Today, a newspaper by the name of The Christian Recorder serves “the African Methodist Episcopal Church in local communities and around the world in 39 countries on five continents with a robust print and online presence.” It is the oldest existing black periodical in the United States, born in 1848 at the General Conference of the African Methodist Episcopal Church and christened The Christian Herald. Its name was changed to The Christian Recorder in 1852 and although it had several other names throughout the 1800s and 1900s, it reverted to the Christian Recorder in 1984. (“A Brief History of The Christian Recorder.”)
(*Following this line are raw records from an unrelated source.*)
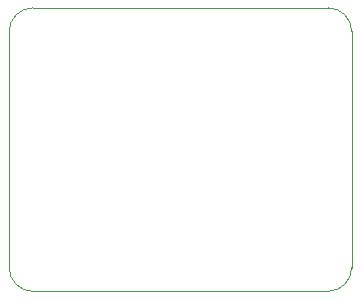
<source format=gbr>
%TF.GenerationSoftware,KiCad,Pcbnew,7.0.10-7.0.10~ubuntu22.04.1*%
%TF.CreationDate,2024-02-24T09:16:54+01:00*%
%TF.ProjectId,st_adap,73745f61-6461-4702-9e6b-696361645f70,rev?*%
%TF.SameCoordinates,Original*%
%TF.FileFunction,Profile,NP*%
%FSLAX46Y46*%
G04 Gerber Fmt 4.6, Leading zero omitted, Abs format (unit mm)*
G04 Created by KiCad (PCBNEW 7.0.10-7.0.10~ubuntu22.04.1) date 2024-02-24 09:16:54*
%MOMM*%
%LPD*%
G01*
G04 APERTURE LIST*
%TA.AperFunction,Profile*%
%ADD10C,0.100000*%
%TD*%
G04 APERTURE END LIST*
D10*
X220000000Y-118000000D02*
G75*
G03*
X222000000Y-116000000I0J2000000D01*
G01*
X195000000Y-94000000D02*
X220000000Y-94000000D01*
X222000000Y-96000000D02*
X222000000Y-116000000D01*
X195000000Y-94000000D02*
G75*
G03*
X193000000Y-96000000I0J-2000000D01*
G01*
X193000000Y-116000000D02*
G75*
G03*
X195000000Y-118000000I2000000J0D01*
G01*
X193000000Y-116000000D02*
X193000000Y-96000000D01*
X220000000Y-118000000D02*
X195000000Y-118000000D01*
X222000000Y-96000000D02*
G75*
G03*
X220000000Y-94000000I-2000000J0D01*
G01*
M02*

</source>
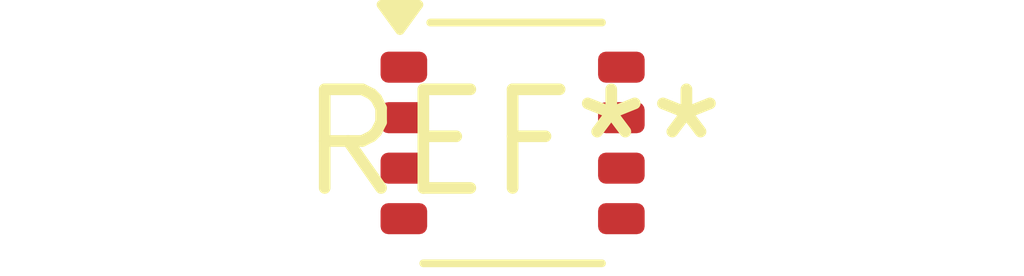
<source format=kicad_pcb>
(kicad_pcb (version 20240108) (generator pcbnew)

  (general
    (thickness 1.6)
  )

  (paper "A4")
  (layers
    (0 "F.Cu" signal)
    (31 "B.Cu" signal)
    (32 "B.Adhes" user "B.Adhesive")
    (33 "F.Adhes" user "F.Adhesive")
    (34 "B.Paste" user)
    (35 "F.Paste" user)
    (36 "B.SilkS" user "B.Silkscreen")
    (37 "F.SilkS" user "F.Silkscreen")
    (38 "B.Mask" user)
    (39 "F.Mask" user)
    (40 "Dwgs.User" user "User.Drawings")
    (41 "Cmts.User" user "User.Comments")
    (42 "Eco1.User" user "User.Eco1")
    (43 "Eco2.User" user "User.Eco2")
    (44 "Edge.Cuts" user)
    (45 "Margin" user)
    (46 "B.CrtYd" user "B.Courtyard")
    (47 "F.CrtYd" user "F.Courtyard")
    (48 "B.Fab" user)
    (49 "F.Fab" user)
    (50 "User.1" user)
    (51 "User.2" user)
    (52 "User.3" user)
    (53 "User.4" user)
    (54 "User.5" user)
    (55 "User.6" user)
    (56 "User.7" user)
    (57 "User.8" user)
    (58 "User.9" user)
  )

  (setup
    (pad_to_mask_clearance 0)
    (pcbplotparams
      (layerselection 0x00010fc_ffffffff)
      (plot_on_all_layers_selection 0x0000000_00000000)
      (disableapertmacros false)
      (usegerberextensions false)
      (usegerberattributes false)
      (usegerberadvancedattributes false)
      (creategerberjobfile false)
      (dashed_line_dash_ratio 12.000000)
      (dashed_line_gap_ratio 3.000000)
      (svgprecision 4)
      (plotframeref false)
      (viasonmask false)
      (mode 1)
      (useauxorigin false)
      (hpglpennumber 1)
      (hpglpenspeed 20)
      (hpglpendiameter 15.000000)
      (dxfpolygonmode false)
      (dxfimperialunits false)
      (dxfusepcbnewfont false)
      (psnegative false)
      (psa4output false)
      (plotreference false)
      (plotvalue false)
      (plotinvisibletext false)
      (sketchpadsonfab false)
      (subtractmaskfromsilk false)
      (outputformat 1)
      (mirror false)
      (drillshape 1)
      (scaleselection 1)
      (outputdirectory "")
    )
  )

  (net 0 "")

  (footprint "OnSemi_ECH8" (layer "F.Cu") (at 0 0))

)

</source>
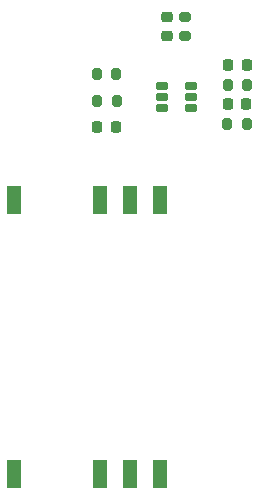
<source format=gbp>
G04 #@! TF.GenerationSoftware,KiCad,Pcbnew,9.0.0*
G04 #@! TF.CreationDate,2025-08-29T11:38:16+03:00*
G04 #@! TF.ProjectId,GSM_PCBSMAFRAHT,47534d5f-5043-4425-934d-414652414854,rev?*
G04 #@! TF.SameCoordinates,Original*
G04 #@! TF.FileFunction,Paste,Bot*
G04 #@! TF.FilePolarity,Positive*
%FSLAX46Y46*%
G04 Gerber Fmt 4.6, Leading zero omitted, Abs format (unit mm)*
G04 Created by KiCad (PCBNEW 9.0.0) date 2025-08-29 11:38:16*
%MOMM*%
%LPD*%
G01*
G04 APERTURE LIST*
G04 Aperture macros list*
%AMRoundRect*
0 Rectangle with rounded corners*
0 $1 Rounding radius*
0 $2 $3 $4 $5 $6 $7 $8 $9 X,Y pos of 4 corners*
0 Add a 4 corners polygon primitive as box body*
4,1,4,$2,$3,$4,$5,$6,$7,$8,$9,$2,$3,0*
0 Add four circle primitives for the rounded corners*
1,1,$1+$1,$2,$3*
1,1,$1+$1,$4,$5*
1,1,$1+$1,$6,$7*
1,1,$1+$1,$8,$9*
0 Add four rect primitives between the rounded corners*
20,1,$1+$1,$2,$3,$4,$5,0*
20,1,$1+$1,$4,$5,$6,$7,0*
20,1,$1+$1,$6,$7,$8,$9,0*
20,1,$1+$1,$8,$9,$2,$3,0*%
G04 Aperture macros list end*
%ADD10RoundRect,0.225000X-0.225000X-0.250000X0.225000X-0.250000X0.225000X0.250000X-0.225000X0.250000X0*%
%ADD11RoundRect,0.200000X-0.275000X0.200000X-0.275000X-0.200000X0.275000X-0.200000X0.275000X0.200000X0*%
%ADD12RoundRect,0.225000X0.225000X0.250000X-0.225000X0.250000X-0.225000X-0.250000X0.225000X-0.250000X0*%
%ADD13RoundRect,0.130435X-0.419565X0.169565X-0.419565X-0.169565X0.419565X-0.169565X0.419565X0.169565X0*%
%ADD14RoundRect,0.200000X0.200000X0.275000X-0.200000X0.275000X-0.200000X-0.275000X0.200000X-0.275000X0*%
%ADD15RoundRect,0.225000X0.250000X-0.225000X0.250000X0.225000X-0.250000X0.225000X-0.250000X-0.225000X0*%
%ADD16RoundRect,0.200000X-0.200000X-0.275000X0.200000X-0.275000X0.200000X0.275000X-0.200000X0.275000X0*%
%ADD17R,1.300000X2.400000*%
G04 APERTURE END LIST*
D10*
X141355000Y-85180000D03*
X142905000Y-85180000D03*
D11*
X137710000Y-77780000D03*
X137710000Y-79430000D03*
D12*
X131835000Y-87160000D03*
X130285000Y-87160000D03*
D13*
X135750000Y-85515000D03*
X135750000Y-84565000D03*
X135750000Y-83615000D03*
X138250000Y-83615000D03*
X138250000Y-84565000D03*
X138250000Y-85515000D03*
D14*
X131895000Y-82620000D03*
X130245000Y-82620000D03*
D15*
X136160000Y-79390000D03*
X136160000Y-77840000D03*
D16*
X130295000Y-84920000D03*
X131945000Y-84920000D03*
D14*
X142975000Y-83520000D03*
X141325000Y-83520000D03*
D17*
X135620000Y-116490000D03*
X133080000Y-116490000D03*
X130540000Y-116490000D03*
X130540000Y-93290000D03*
X133080000Y-93290000D03*
X135620000Y-93290000D03*
X123220000Y-116490000D03*
X123220000Y-93290000D03*
D10*
X141385000Y-81870000D03*
X142935000Y-81870000D03*
D14*
X142935000Y-86860000D03*
X141285000Y-86860000D03*
M02*

</source>
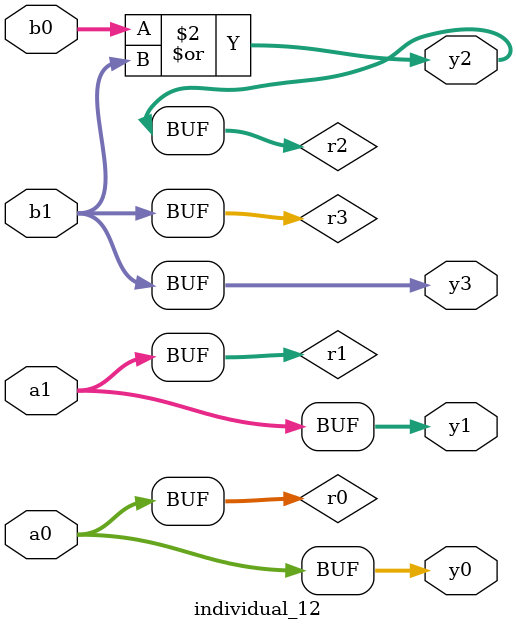
<source format=sv>
module individual_12(input logic [15:0] a1, input logic [15:0] a0, input logic [15:0] b1, input logic [15:0] b0, output logic [15:0] y3, output logic [15:0] y2, output logic [15:0] y1, output logic [15:0] y0);
logic [15:0] r0, r1, r2, r3; 
 always@(*) begin 
	 r0 = a0; r1 = a1; r2 = b0; r3 = b1; 
 	 r2  |=  b1 ;
 	 y3 = r3; y2 = r2; y1 = r1; y0 = r0; 
end
endmodule
</source>
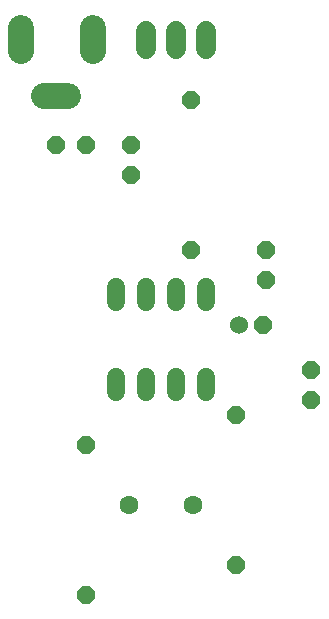
<source format=gbr>
G04 EAGLE Gerber RS-274X export*
G75*
%MOMM*%
%FSLAX34Y34*%
%LPD*%
%INSoldermask Top*%
%IPPOS*%
%AMOC8*
5,1,8,0,0,1.08239X$1,22.5*%
G01*
%ADD10P,1.649562X8X22.500000*%
%ADD11C,1.524000*%
%ADD12P,1.649562X8X292.500000*%
%ADD13P,1.649562X8X112.500000*%
%ADD14C,1.524000*%
%ADD15C,1.727200*%
%ADD16C,2.203200*%
%ADD17C,1.603200*%


D10*
X289560Y495300D03*
D11*
X269240Y495300D03*
D12*
X292100Y558800D03*
X292100Y533400D03*
D13*
X177800Y622300D03*
X177800Y647700D03*
D10*
X114300Y647700D03*
X139700Y647700D03*
D14*
X165100Y451104D02*
X165100Y437896D01*
X190500Y437896D02*
X190500Y451104D01*
X190500Y514096D02*
X190500Y527304D01*
X165100Y527304D02*
X165100Y514096D01*
X215900Y451104D02*
X215900Y437896D01*
X241300Y437896D02*
X241300Y451104D01*
X215900Y514096D02*
X215900Y527304D01*
X241300Y527304D02*
X241300Y514096D01*
D15*
X190500Y728980D02*
X190500Y744220D01*
X215900Y744220D02*
X215900Y728980D01*
X241300Y728980D02*
X241300Y744220D01*
D16*
X145300Y746600D02*
X145300Y726600D01*
X84300Y726600D02*
X84300Y746600D01*
X104300Y688600D02*
X124300Y688600D01*
D17*
X230200Y342900D03*
X176200Y342900D03*
D13*
X330200Y431800D03*
X330200Y457200D03*
D12*
X139700Y393700D03*
X139700Y266700D03*
X266700Y419100D03*
X266700Y292100D03*
D13*
X228600Y558800D03*
X228600Y685800D03*
M02*

</source>
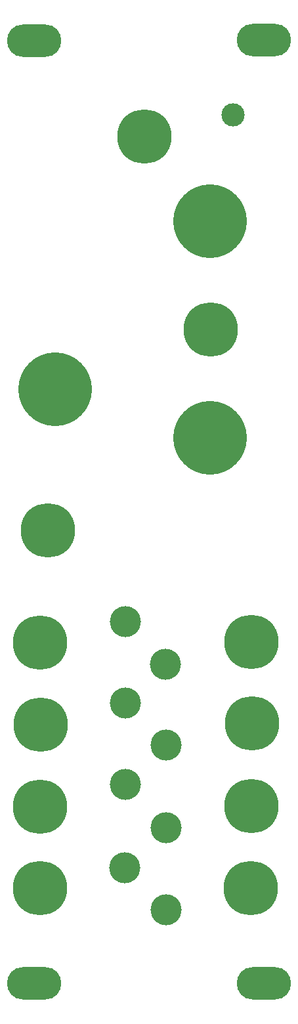
<source format=gbr>
%TF.GenerationSoftware,KiCad,Pcbnew,6.0.2+dfsg-1*%
%TF.CreationDate,2023-09-10T17:25:56+01:00*%
%TF.ProjectId,fr4panel,66723470-616e-4656-9c2e-6b696361645f,rev?*%
%TF.SameCoordinates,Original*%
%TF.FileFunction,Soldermask,Bot*%
%TF.FilePolarity,Negative*%
%FSLAX46Y46*%
G04 Gerber Fmt 4.6, Leading zero omitted, Abs format (unit mm)*
G04 Created by KiCad (PCBNEW 6.0.2+dfsg-1) date 2023-09-10 17:25:56*
%MOMM*%
%LPD*%
G01*
G04 APERTURE LIST*
%ADD10C,9.500000*%
%ADD11C,7.000000*%
%ADD12C,4.000000*%
%ADD13C,3.000000*%
%ADD14O,7.000000X4.200000*%
G04 APERTURE END LIST*
D10*
%TO.C,REF\u002A\u002A*%
X133050000Y-70310000D03*
%TD*%
%TO.C,REF\u002A\u002A*%
X153050000Y-76620000D03*
%TD*%
%TO.C,REF\u002A\u002A*%
X153060000Y-48690000D03*
%TD*%
D11*
%TO.C,REF\u002A\u002A*%
X144600000Y-37740000D03*
%TD*%
%TO.C,REF\u002A\u002A*%
X153110000Y-62630000D03*
%TD*%
%TO.C,REF\u002A\u002A*%
X132170000Y-88530000D03*
%TD*%
%TO.C,REF\u002A\u002A*%
X158470000Y-113450000D03*
%TD*%
%TO.C,REF\u002A\u002A*%
X158420000Y-102940000D03*
%TD*%
%TO.C,REF\u002A\u002A*%
X158260000Y-134720000D03*
%TD*%
%TO.C,REF\u002A\u002A*%
X158370000Y-124100000D03*
%TD*%
%TO.C,REF\u002A\u002A*%
X131090000Y-124220000D03*
%TD*%
%TO.C,REF\u002A\u002A*%
X131140000Y-134730000D03*
%TD*%
%TO.C,REF\u002A\u002A*%
X131140000Y-103060000D03*
%TD*%
%TO.C,REF\u002A\u002A*%
X131190000Y-113570000D03*
%TD*%
D12*
%TO.C,REF\u002A\u002A*%
X147370000Y-137490000D03*
%TD*%
%TO.C,REF\u002A\u002A*%
X142100000Y-121310000D03*
%TD*%
%TO.C,REF\u002A\u002A*%
X142080000Y-132030000D03*
%TD*%
%TO.C,REF\u002A\u002A*%
X147340000Y-126870000D03*
%TD*%
%TO.C,REF\u002A\u002A*%
X142100000Y-110850000D03*
%TD*%
%TO.C,REF\u002A\u002A*%
X147410000Y-116250000D03*
%TD*%
%TO.C,REF\u002A\u002A*%
X147330000Y-105820000D03*
%TD*%
%TO.C,REF\u002A\u002A*%
X142110000Y-100280000D03*
%TD*%
D13*
%TO.C,REF\u002A\u002A*%
X155990000Y-34990000D03*
%TD*%
D14*
%TO.C,REF\u002A\u002A*%
X159980000Y-25340000D03*
%TD*%
%TO.C,REF\u002A\u002A*%
X159980000Y-146970000D03*
%TD*%
%TO.C,REF\u002A\u002A*%
X130370000Y-146960000D03*
%TD*%
%TO.C,REF\u002A\u002A*%
X130370000Y-25350000D03*
%TD*%
M02*

</source>
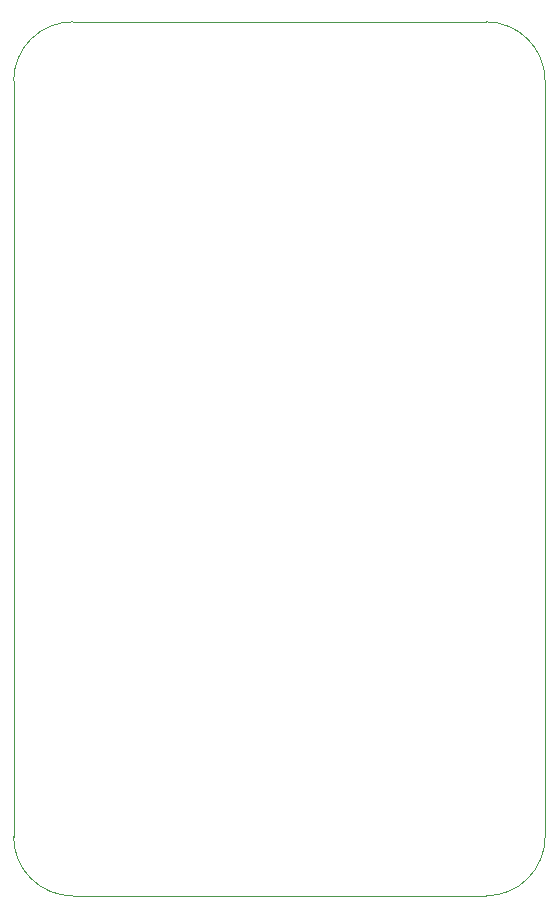
<source format=gbr>
%TF.GenerationSoftware,KiCad,Pcbnew,(5.1.10)-1*%
%TF.CreationDate,2022-05-06T17:00:31+02:00*%
%TF.ProjectId,LTE_HW,4c54455f-4857-42e6-9b69-6361645f7063,rev?*%
%TF.SameCoordinates,Original*%
%TF.FileFunction,Profile,NP*%
%FSLAX46Y46*%
G04 Gerber Fmt 4.6, Leading zero omitted, Abs format (unit mm)*
G04 Created by KiCad (PCBNEW (5.1.10)-1) date 2022-05-06 17:00:31*
%MOMM*%
%LPD*%
G01*
G04 APERTURE LIST*
%TA.AperFunction,Profile*%
%ADD10C,0.050000*%
%TD*%
G04 APERTURE END LIST*
D10*
X150000000Y-145000000D02*
G75*
G02*
X145000000Y-150000000I-5000000J0D01*
G01*
X145000000Y-76000000D02*
G75*
G02*
X150000000Y-81000000I0J-5000000D01*
G01*
X105000000Y-81000000D02*
G75*
G02*
X110000000Y-76000000I5000000J0D01*
G01*
X110000000Y-150000000D02*
G75*
G02*
X105000000Y-145000000I0J5000000D01*
G01*
X145000000Y-76000000D02*
X110000000Y-76000000D01*
X150000000Y-145000000D02*
X150000000Y-81000000D01*
X110000000Y-150000000D02*
X145000000Y-150000000D01*
X105000000Y-81000000D02*
X105000000Y-145000000D01*
M02*

</source>
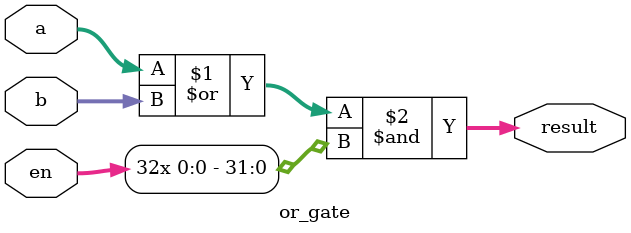
<source format=v>
module or_gate(
    input  [31:0] a, b,
    input         en,
    output [31:0] result
);
    assign result = (a | b) & {32{en}};
endmodule
</source>
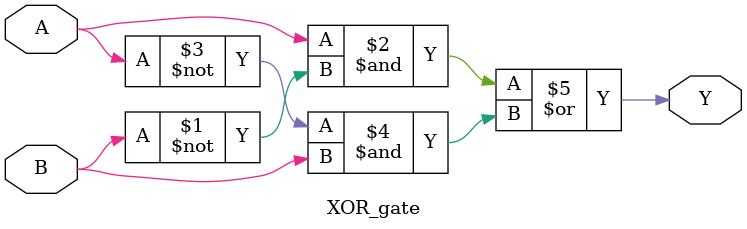
<source format=v>
module XOR_gate(
	input wire A,
	input wire B,
	output wire Y);

	assign Y = (A&(~B)) | ((~A)&B);

endmodule
</source>
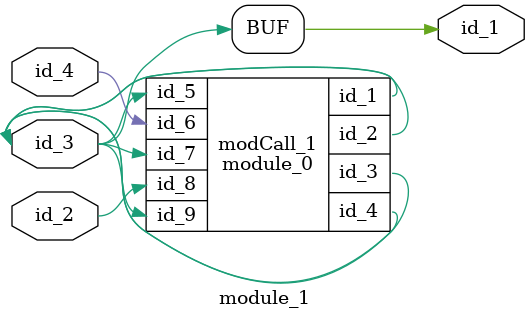
<source format=v>
module module_0 (
    id_1,
    id_2,
    id_3,
    id_4,
    id_5,
    id_6,
    id_7,
    id_8,
    id_9
);
  input wire id_9;
  input wire id_8;
  input wire id_7;
  input wire id_6;
  input wire id_5;
  output wire id_4;
  output wire id_3;
  output wire id_2;
  output wire id_1;
  assign id_2 = id_5;
  wire id_10, id_11, id_12;
  assign id_4 = 1;
endmodule
module module_1 (
    id_1,
    id_2,
    id_3,
    id_4
);
  input wire id_4;
  inout wire id_3;
  input wire id_2;
  output wire id_1;
  assign id_1 = id_3;
  module_0 modCall_1 (
      id_3,
      id_3,
      id_1,
      id_3,
      id_3,
      id_4,
      id_3,
      id_2,
      id_3
  );
endmodule

</source>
The newspaper’s first editor was the Rev. M. M. Clark, who also was one of the first college graduates in the African Methodist Episcopal Church. Clark determined that “the Recorder’s focus would be religion, morality, science and literature and it was to treat all geographical areas of the A.M.E. Church equally.”
Although The Christian Recorder was understandably concerned with religious news, it also covered stories such as “education, voting rights, equality, and other secular issues that affected the lives of black Americans.” It was unafraid to tackle racism, classism, and slavery. The paper strongly opposed slavery and “repeatedly addressed the biblical and moral issues of slavery while encouraging black consciousness.” Additionally, black women wrote articles for and about black women and family issues (“A Brief History”).
After the Civil War, the newspaper advised readers on how to protect their families from harassment and harm by white antagonists and how to reunite families separated by slavery. It also advocated universal education, access to higher education, and education of the clergy (“A Brief History”).
Why am I writing so much about The Christian Recorder? Because it just so happens to be one of the papers the fictional Edward Caldwell worked for before going to the Blaineton Register. Eli, who knew his papers and read widely, was impressed and snapped the young man up. And rightly so.
Edward’s story is coming on Friday.
“History of African-American Newspapers,” The Reflector: An African-American Newspaper Depicting African-American Life in Charlottesville, VA During the Jim Crow Era.
“A Brief History of The Christian Recorder,” The Christian Recorder.com.